La star comprend alors rapidement que le polar, son genre de prédilection, va encore le sortir de cette situation (cependant très loin d’être désespérée, avouons-le). Et pour cela, il va lui falloir mettre les bouchées doubles et se confronter à tous les aspects du film. Ainsi, Delon s’entoure-t-il une nouvelle fois d’une troupe d’acteurs remarquables. On y croise Stéphane Audran, Michel Aumont, Jean Bouise, Daniel Ceccaldi, François Chaumette, Julien Guiomar, Xavier Depraz, Maurice Ronet, mais aussi Klaus Kinski et la toute jeune Ornella Muti. La crème de l’acting français du moment. Pour le reste, le scénario et les dialogues sont confiés à un Michel Audiard en très grande forme, qui a dû beaucoup travailler (cela se sent terriblement dans sa façon de ciseler chaque séquence), la photographie à Henri Decaë, les cascades automobiles à Rémy Julienne et la réalisation à Georges Lautner. Tourné dans l’optique d’en faire une sorte d'A cause d’un assassinat d’Alan J. Pakula à la française, tout en marchant globalement dans les traces du thriller politique américain typique des années 1970, à la fois sec et austère, Mort d’un pourri profite d’un budget ambitieux et de velléités artistiques exacerbées. Il convient aussi de préciser que Lautner sort à ce moment-là d’une période difficile. Il s’était en effet trouvé prisonnier d’un contrat impossible à honorer et qui le liait à une future production devant mettre en scène la star Louis de Funès. Légalement, Lautner se voyait interdit de tourner autre chose tant que le projet n’aboutirait pas. Apprenant cette affaire, Delon a eu la générosité de dépêcher un avocat en quatrième vitesse afin de sortir le réalisateur de cette situation. Générosité intéressée à dire vrai, puisque l’acteur-producteur ne tarde pas à expliquer à Lautner qu’il le veut pour réaliser Mort d’un pourri. Le metteur en scène n’y trouva rien à redire, bien au contraire, car il rêvait de tourner à nouveau avec Delon depuis leur expérience commune des Seins de glace en 1974.

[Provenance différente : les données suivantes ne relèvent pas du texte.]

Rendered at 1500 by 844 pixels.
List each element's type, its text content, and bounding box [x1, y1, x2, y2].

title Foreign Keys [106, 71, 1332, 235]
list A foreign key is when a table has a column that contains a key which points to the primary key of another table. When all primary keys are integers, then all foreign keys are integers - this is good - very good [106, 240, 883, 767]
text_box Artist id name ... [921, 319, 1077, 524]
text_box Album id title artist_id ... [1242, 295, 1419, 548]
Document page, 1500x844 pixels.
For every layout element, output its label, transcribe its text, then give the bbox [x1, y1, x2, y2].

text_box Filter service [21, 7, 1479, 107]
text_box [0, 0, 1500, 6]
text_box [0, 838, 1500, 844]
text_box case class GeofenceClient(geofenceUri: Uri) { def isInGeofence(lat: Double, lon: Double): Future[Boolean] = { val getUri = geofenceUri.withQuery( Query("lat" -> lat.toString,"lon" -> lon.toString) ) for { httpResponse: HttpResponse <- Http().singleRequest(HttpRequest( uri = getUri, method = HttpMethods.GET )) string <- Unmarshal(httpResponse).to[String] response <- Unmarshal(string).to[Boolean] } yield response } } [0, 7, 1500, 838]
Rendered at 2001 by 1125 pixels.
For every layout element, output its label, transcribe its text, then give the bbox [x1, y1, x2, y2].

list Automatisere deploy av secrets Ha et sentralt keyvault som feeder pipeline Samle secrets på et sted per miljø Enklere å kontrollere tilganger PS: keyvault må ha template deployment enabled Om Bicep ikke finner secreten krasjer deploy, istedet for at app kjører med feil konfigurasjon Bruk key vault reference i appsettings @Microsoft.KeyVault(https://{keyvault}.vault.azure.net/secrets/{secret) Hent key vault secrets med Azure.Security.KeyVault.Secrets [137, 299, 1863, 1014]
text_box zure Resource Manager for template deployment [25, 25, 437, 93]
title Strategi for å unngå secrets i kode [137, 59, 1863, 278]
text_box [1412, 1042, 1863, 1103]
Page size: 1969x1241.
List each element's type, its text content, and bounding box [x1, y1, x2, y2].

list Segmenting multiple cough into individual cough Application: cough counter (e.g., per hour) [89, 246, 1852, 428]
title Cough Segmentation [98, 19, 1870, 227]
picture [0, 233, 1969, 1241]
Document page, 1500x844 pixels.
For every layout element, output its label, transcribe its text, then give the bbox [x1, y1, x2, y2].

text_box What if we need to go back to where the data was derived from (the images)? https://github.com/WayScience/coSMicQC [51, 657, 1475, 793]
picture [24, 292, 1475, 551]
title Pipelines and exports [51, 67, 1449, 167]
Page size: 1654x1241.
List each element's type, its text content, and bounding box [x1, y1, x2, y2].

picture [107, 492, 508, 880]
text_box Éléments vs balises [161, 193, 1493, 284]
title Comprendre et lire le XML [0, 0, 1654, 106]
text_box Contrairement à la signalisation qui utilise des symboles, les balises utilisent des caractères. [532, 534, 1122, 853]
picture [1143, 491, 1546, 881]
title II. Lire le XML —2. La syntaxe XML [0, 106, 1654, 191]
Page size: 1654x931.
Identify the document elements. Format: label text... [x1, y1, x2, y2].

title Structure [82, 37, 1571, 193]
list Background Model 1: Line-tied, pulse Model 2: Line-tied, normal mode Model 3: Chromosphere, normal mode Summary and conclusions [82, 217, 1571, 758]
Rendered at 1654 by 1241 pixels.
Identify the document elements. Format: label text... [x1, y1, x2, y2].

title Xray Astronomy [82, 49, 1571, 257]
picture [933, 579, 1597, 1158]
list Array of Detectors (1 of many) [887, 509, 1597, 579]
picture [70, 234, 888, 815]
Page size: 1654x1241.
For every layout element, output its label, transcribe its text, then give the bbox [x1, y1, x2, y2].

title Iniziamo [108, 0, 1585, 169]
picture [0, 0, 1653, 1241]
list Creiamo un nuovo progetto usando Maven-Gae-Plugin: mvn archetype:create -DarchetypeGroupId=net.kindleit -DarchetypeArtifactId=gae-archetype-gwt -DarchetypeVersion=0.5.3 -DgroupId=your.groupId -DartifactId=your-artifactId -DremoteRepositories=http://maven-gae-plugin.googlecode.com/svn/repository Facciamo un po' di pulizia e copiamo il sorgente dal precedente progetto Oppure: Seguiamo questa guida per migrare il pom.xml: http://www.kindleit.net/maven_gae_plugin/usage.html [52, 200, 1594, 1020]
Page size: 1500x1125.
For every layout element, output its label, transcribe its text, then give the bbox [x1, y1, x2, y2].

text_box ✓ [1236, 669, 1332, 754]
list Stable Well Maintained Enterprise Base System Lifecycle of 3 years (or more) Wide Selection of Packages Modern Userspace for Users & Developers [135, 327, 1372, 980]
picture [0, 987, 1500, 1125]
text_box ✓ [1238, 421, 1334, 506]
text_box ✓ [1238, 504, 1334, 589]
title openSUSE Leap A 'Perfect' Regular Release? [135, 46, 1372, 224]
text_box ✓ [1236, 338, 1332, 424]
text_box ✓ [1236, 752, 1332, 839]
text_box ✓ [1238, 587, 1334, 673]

A sa sortie en décembre 1977, Mort d’un pourri est à n’en pas douter un film noir français absolument superbe, un modèle du genre qui rayonne sur la décennie et fait honneur au genre, tout en permettant à Delon de retrouver le succès commercial qui commençait à lui faire défaut, et le succès d’estime qui lui était si cher. Avec environ 1,8 million d’entrées engrangées dans les salles françaises, Delon prouve qu’il est toujours une valeur sûre. Un succès certes mesuré, mais qui démontre que la star peut compter sur le public tout en restant exigeant. Par la suite, il tournera Attention les enfants regardent (son unique film tourné en 1978), qui sera un énorme échec en salles. Il ne lui en faudra pas davantage pour revoir sa tactique et imiter Belmondo, en utilisant le genre polar comme propulseur. Or, si 3 hommes à abattre de Jacques Deray et surtout Pour la peau d’un flic (qu'il réalise lui-même) constituent encore de belles réussites, nerveuses, frontales et très enlevées, la suite sera moins clémente. Et Delon s’engouffrera temporairement dans des polars de qualité discutable qui lui garantissent un succès commercial stable et rassurant. Temporairement seulement, car on connait l’affection pour le défi et le risque qui anime l'acteur et qui lui permettra de lancer encore quelques projets cinématographiques intéressants. C’est pour tout cela que Mort d’un pourri incarne une date essentielle dans la carrière d’Alain Delon. Un film dans lequel brille encore un jeu d’acteur authentique, mais aussi l’envie de se dépasser et de ne pas céder à la facilité. Un film qui fera embrayer Delon sur un filon de polars dont l’usure prochaine va l’enfermer dans une image fixe, décidément trop fixe pour un tel lion.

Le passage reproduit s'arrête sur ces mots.